Your assignment =>
Reproduce the records that follow without alteration, apart from removing the pictures.

============================================================

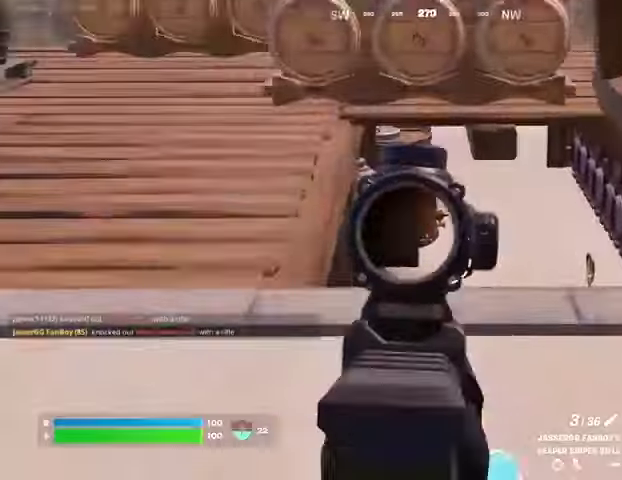
{"buttons": [], "left_stick": "up-right", "right_stick": "center", "events": [[33, "left_stick", "up"], [100, "L3", "down"], [200, "L3", "up"], [400, "left_stick", "up-right"], [467, "right_stick", "center"]]}
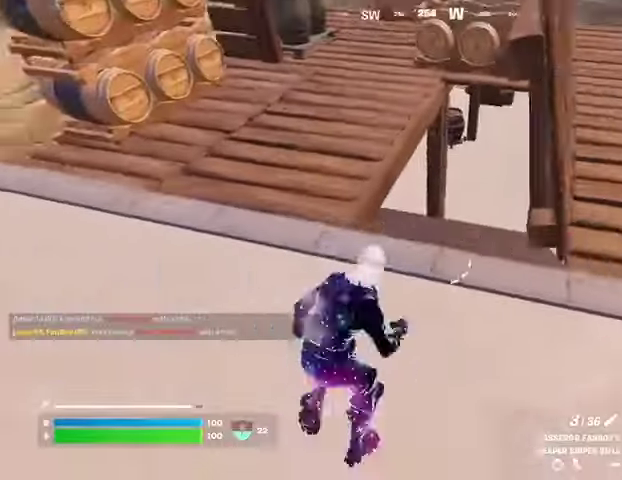
{"buttons": [], "left_stick": "up", "right_stick": "center", "events": [[67, "left_stick", "up"], [100, "right_stick", "up"], [200, "right_stick", "center"]]}
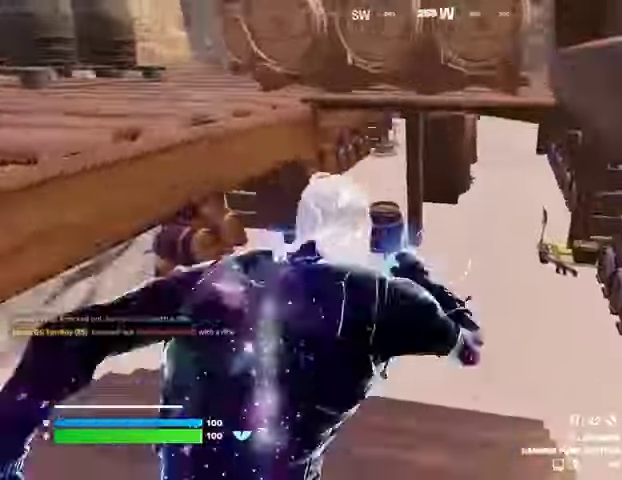
{"buttons": [], "left_stick": "up", "right_stick": "left", "events": [[333, "right_stick", "left"]]}
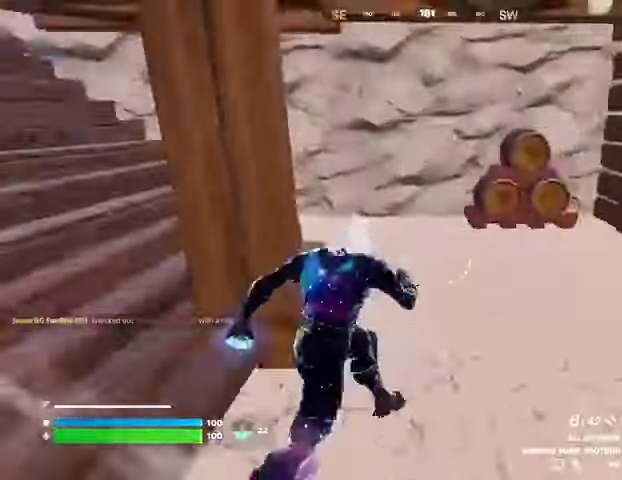
{"buttons": [], "left_stick": "right", "right_stick": "center", "events": [[33, "left_stick", "up-right"], [133, "right_stick", "center"], [267, "right_stick", "left"], [467, "right_stick", "center"], [500, "left_stick", "right"]]}
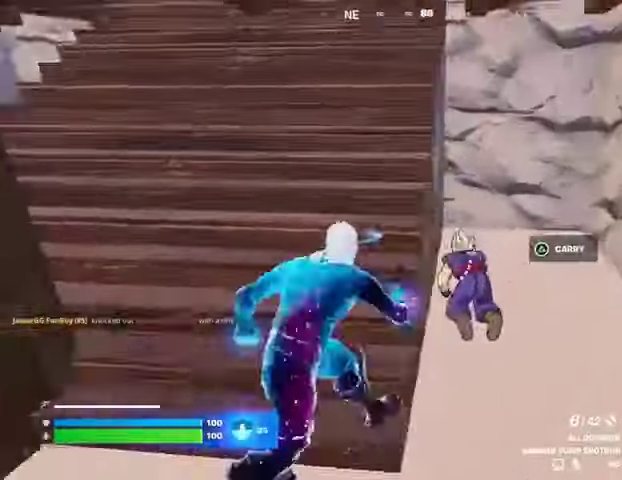
{"buttons": [], "left_stick": "up-right", "right_stick": "down-left", "events": [[33, "left_stick", "down-right"], [367, "R2", "down"], [367, "left_stick", "up-right"], [433, "R2", "up"], [433, "right_stick", "down-left"]]}
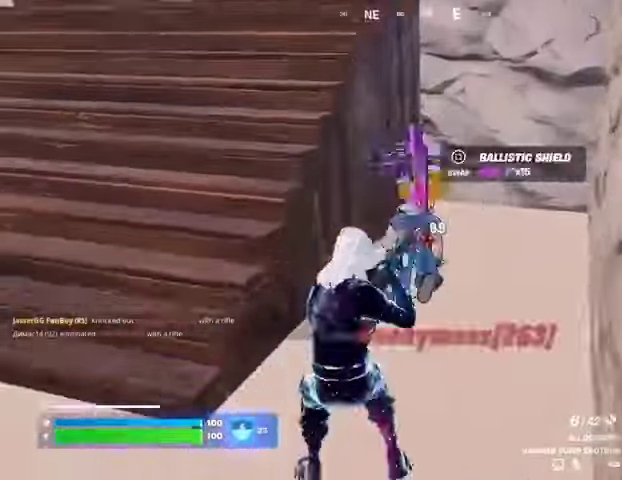
{"buttons": [], "left_stick": "up", "right_stick": "left", "events": [[33, "left_stick", "up"], [33, "right_stick", "center"], [300, "L3", "down"], [367, "L3", "up"], [400, "right_stick", "up-right"], [467, "right_stick", "left"]]}
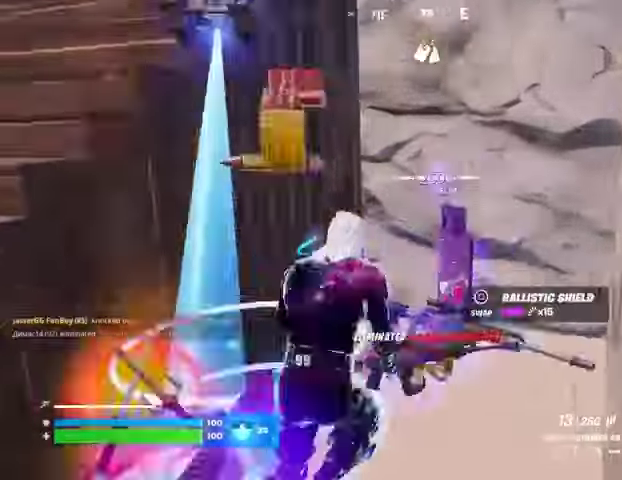
{"buttons": [], "left_stick": "up-left", "right_stick": "center", "events": [[167, "left_stick", "up-left"], [367, "right_stick", "center"]]}
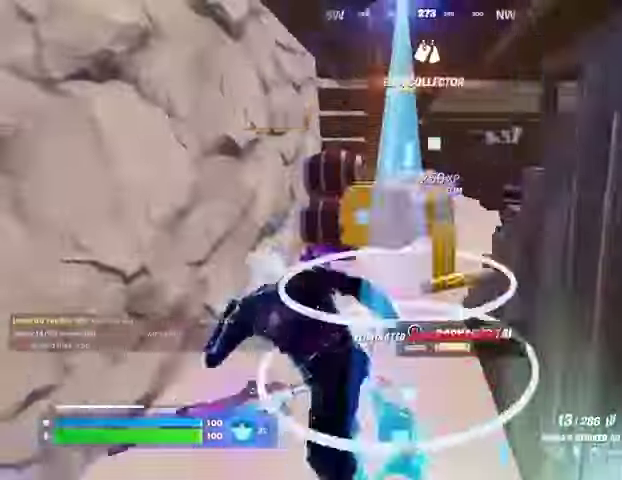
{"buttons": [], "left_stick": "up-right", "right_stick": "right", "events": [[200, "left_stick", "up-right"], [467, "right_stick", "right"]]}
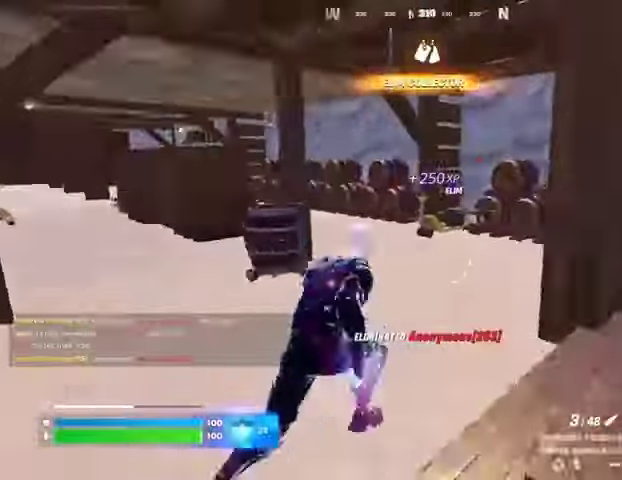
{"buttons": [], "left_stick": "up-left", "right_stick": "left", "events": [[300, "right_stick", "left"], [500, "left_stick", "up-left"]]}
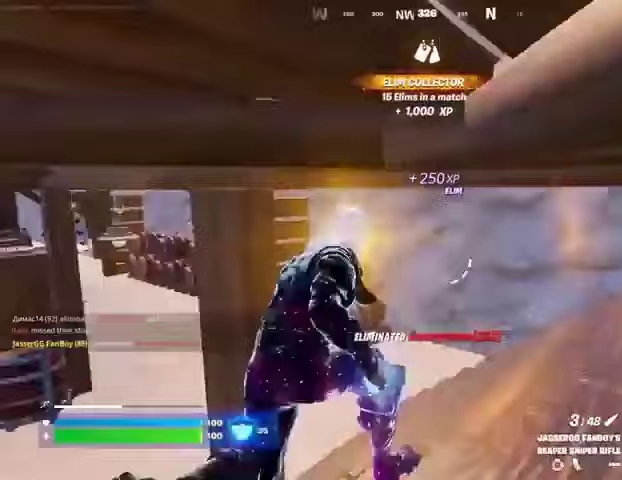
{"buttons": [], "left_stick": "down-right", "right_stick": "center", "events": [[100, "right_stick", "center"], [133, "R3", "down"], [133, "left_stick", "up"], [233, "R3", "up"], [233, "right_stick", "up-left"], [300, "left_stick", "down"], [333, "right_stick", "center"], [367, "R3", "down"], [367, "left_stick", "down-right"], [467, "R3", "up"]]}
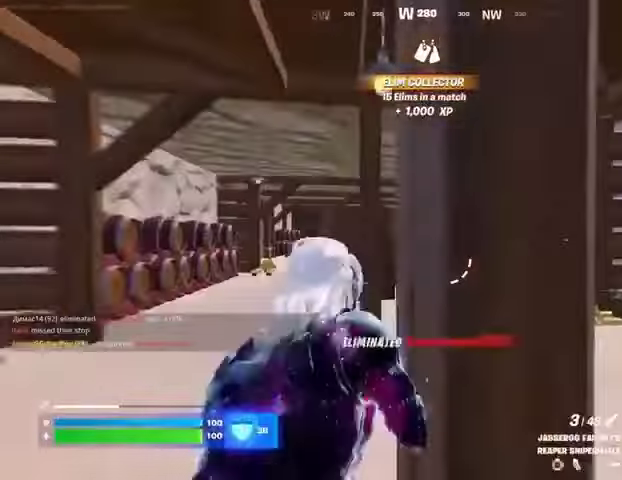
{"buttons": [], "left_stick": "right", "right_stick": "center", "events": [[333, "R3", "down"], [400, "R3", "up"], [400, "left_stick", "right"]]}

============================================================

Result =>
{"buttons": [], "left_stick": "up-right", "right_stick": "center", "events": [[33, "left_stick", "up"], [100, "L3", "down"], [200, "L3", "up"], [400, "left_stick", "up-right"], [467, "right_stick", "center"]]}
{"buttons": [], "left_stick": "up", "right_stick": "center", "events": [[67, "left_stick", "up"], [100, "right_stick", "up"], [200, "right_stick", "center"]]}
{"buttons": [], "left_stick": "up", "right_stick": "left", "events": [[333, "right_stick", "left"]]}
{"buttons": [], "left_stick": "right", "right_stick": "center", "events": [[33, "left_stick", "up-right"], [133, "right_stick", "center"], [267, "right_stick", "left"], [467, "right_stick", "center"], [500, "left_stick", "right"]]}
{"buttons": [], "left_stick": "up-right", "right_stick": "down-left", "events": [[33, "left_stick", "down-right"], [367, "R2", "down"], [367, "left_stick", "up-right"], [433, "R2", "up"], [433, "right_stick", "down-left"]]}
{"buttons": [], "left_stick": "up", "right_stick": "left", "events": [[33, "left_stick", "up"], [33, "right_stick", "center"], [300, "L3", "down"], [367, "L3", "up"], [400, "right_stick", "up-right"], [467, "right_stick", "left"]]}
{"buttons": [], "left_stick": "up-left", "right_stick": "center", "events": [[167, "left_stick", "up-left"], [367, "right_stick", "center"]]}
{"buttons": [], "left_stick": "up-right", "right_stick": "right", "events": [[200, "left_stick", "up-right"], [467, "right_stick", "right"]]}
{"buttons": [], "left_stick": "up-left", "right_stick": "left", "events": [[300, "right_stick", "left"], [500, "left_stick", "up-left"]]}
{"buttons": [], "left_stick": "down-right", "right_stick": "center", "events": [[100, "right_stick", "center"], [133, "R3", "down"], [133, "left_stick", "up"], [233, "R3", "up"], [233, "right_stick", "up-left"], [300, "left_stick", "down"], [333, "right_stick", "center"], [367, "R3", "down"], [367, "left_stick", "down-right"], [467, "R3", "up"]]}
{"buttons": [], "left_stick": "right", "right_stick": "center", "events": [[333, "R3", "down"], [400, "R3", "up"], [400, "left_stick", "right"]]}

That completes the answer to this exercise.